REQUIRED TASK =>
Pull out each line of the listing below containing the string "that". Uppercase and lowercase letters must match.

Extracted records
═══

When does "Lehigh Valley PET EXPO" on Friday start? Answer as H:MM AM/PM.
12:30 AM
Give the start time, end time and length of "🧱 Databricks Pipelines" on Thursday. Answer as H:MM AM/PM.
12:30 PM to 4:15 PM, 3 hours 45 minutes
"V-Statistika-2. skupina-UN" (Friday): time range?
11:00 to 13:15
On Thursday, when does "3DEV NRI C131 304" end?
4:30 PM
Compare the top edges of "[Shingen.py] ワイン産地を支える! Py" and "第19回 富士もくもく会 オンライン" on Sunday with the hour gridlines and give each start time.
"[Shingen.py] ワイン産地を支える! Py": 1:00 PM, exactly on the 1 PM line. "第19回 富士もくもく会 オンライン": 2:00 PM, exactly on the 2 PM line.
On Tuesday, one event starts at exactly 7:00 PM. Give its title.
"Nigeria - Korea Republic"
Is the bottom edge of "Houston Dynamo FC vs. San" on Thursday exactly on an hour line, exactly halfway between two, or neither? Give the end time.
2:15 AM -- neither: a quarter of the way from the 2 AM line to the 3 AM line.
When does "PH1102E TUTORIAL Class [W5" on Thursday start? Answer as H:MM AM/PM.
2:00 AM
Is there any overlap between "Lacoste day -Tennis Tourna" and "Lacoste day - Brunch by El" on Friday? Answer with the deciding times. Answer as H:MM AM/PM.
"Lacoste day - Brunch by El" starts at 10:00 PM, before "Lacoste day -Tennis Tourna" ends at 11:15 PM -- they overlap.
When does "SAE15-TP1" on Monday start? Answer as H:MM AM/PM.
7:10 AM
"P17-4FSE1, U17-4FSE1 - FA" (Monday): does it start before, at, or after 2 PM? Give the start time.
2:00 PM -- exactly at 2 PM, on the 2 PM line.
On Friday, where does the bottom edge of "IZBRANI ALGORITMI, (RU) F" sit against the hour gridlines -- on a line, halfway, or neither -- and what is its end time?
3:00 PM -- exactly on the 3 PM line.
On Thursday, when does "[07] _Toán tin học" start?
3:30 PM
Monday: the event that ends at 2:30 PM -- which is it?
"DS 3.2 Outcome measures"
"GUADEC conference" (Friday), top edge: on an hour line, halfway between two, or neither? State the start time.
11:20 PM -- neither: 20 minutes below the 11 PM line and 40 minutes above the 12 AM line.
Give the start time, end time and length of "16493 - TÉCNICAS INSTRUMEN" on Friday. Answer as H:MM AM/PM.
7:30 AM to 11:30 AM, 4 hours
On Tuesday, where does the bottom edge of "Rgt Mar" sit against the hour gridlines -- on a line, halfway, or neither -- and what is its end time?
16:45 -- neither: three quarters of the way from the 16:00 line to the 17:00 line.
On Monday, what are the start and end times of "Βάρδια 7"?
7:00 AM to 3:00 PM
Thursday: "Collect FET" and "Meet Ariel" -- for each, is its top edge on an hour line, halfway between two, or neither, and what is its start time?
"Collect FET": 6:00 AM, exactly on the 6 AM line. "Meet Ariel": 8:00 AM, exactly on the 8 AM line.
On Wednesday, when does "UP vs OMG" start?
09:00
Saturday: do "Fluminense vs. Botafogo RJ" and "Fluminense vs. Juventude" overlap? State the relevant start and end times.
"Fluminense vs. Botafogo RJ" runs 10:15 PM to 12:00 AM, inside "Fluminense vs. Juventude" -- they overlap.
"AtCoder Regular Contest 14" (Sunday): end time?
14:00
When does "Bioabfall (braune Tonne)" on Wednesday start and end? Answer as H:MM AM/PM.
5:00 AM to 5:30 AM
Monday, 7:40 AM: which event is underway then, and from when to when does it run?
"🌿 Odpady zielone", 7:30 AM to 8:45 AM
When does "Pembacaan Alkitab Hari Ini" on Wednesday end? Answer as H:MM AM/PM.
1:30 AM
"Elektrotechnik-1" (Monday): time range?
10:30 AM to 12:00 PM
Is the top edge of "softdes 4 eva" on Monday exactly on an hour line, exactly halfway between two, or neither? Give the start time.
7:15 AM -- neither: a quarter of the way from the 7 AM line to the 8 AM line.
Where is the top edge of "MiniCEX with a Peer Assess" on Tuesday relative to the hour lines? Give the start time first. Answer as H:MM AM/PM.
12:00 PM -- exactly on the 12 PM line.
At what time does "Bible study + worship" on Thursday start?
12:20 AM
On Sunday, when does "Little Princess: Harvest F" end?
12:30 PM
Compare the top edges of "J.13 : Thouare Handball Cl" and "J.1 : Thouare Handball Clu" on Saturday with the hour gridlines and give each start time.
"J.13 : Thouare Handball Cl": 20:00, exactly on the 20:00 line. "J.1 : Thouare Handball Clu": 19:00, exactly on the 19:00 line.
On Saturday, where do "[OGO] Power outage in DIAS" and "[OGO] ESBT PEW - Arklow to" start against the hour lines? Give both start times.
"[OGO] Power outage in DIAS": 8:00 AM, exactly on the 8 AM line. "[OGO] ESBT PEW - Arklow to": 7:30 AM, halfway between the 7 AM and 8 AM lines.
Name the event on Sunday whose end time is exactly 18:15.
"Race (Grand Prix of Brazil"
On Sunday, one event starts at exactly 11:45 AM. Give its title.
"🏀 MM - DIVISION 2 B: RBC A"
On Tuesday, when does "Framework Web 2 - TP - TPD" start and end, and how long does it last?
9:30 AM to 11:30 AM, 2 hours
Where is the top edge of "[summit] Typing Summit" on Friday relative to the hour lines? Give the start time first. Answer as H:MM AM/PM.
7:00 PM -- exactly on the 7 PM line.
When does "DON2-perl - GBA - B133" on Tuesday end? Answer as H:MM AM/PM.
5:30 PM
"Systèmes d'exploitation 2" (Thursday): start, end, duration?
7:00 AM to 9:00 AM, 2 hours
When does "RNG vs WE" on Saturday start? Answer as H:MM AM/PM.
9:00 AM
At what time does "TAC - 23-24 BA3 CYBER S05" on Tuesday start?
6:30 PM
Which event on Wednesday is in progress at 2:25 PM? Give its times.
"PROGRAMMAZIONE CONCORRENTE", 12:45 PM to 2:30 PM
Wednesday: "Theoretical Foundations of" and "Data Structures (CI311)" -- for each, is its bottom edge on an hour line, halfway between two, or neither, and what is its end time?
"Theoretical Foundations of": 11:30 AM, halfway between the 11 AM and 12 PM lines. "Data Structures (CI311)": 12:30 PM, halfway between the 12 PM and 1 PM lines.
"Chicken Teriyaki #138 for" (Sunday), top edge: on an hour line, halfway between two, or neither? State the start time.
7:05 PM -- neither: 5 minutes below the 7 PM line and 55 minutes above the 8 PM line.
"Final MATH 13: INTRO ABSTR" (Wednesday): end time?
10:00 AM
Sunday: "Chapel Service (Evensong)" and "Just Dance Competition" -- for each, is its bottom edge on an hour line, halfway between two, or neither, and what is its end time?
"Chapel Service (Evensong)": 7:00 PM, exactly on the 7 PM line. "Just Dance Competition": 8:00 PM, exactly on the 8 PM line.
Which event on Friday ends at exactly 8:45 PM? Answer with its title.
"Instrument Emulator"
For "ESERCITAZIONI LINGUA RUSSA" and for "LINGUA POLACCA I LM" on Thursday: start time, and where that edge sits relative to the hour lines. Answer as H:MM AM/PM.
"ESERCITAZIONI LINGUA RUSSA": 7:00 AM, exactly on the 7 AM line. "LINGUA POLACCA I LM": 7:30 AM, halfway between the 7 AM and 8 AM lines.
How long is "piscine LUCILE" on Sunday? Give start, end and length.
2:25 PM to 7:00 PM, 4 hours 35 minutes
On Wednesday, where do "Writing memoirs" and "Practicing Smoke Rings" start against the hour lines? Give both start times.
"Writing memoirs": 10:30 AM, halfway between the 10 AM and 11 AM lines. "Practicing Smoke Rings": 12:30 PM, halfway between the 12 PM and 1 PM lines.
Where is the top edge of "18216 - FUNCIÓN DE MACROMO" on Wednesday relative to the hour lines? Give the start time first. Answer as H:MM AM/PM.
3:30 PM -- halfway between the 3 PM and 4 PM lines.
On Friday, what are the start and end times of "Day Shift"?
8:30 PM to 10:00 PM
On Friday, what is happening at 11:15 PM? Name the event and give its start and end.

═══

FINISHED EXERCISE =>
Monday: the event that ends at 2:30 PM -- which is it?
For "ESERCITAZIONI LINGUA RUSSA" and for "LINGUA POLACCA I LM" on Thursday: start time, and where that edge sits relative to the hour lines. Answer as H:MM AM/PM.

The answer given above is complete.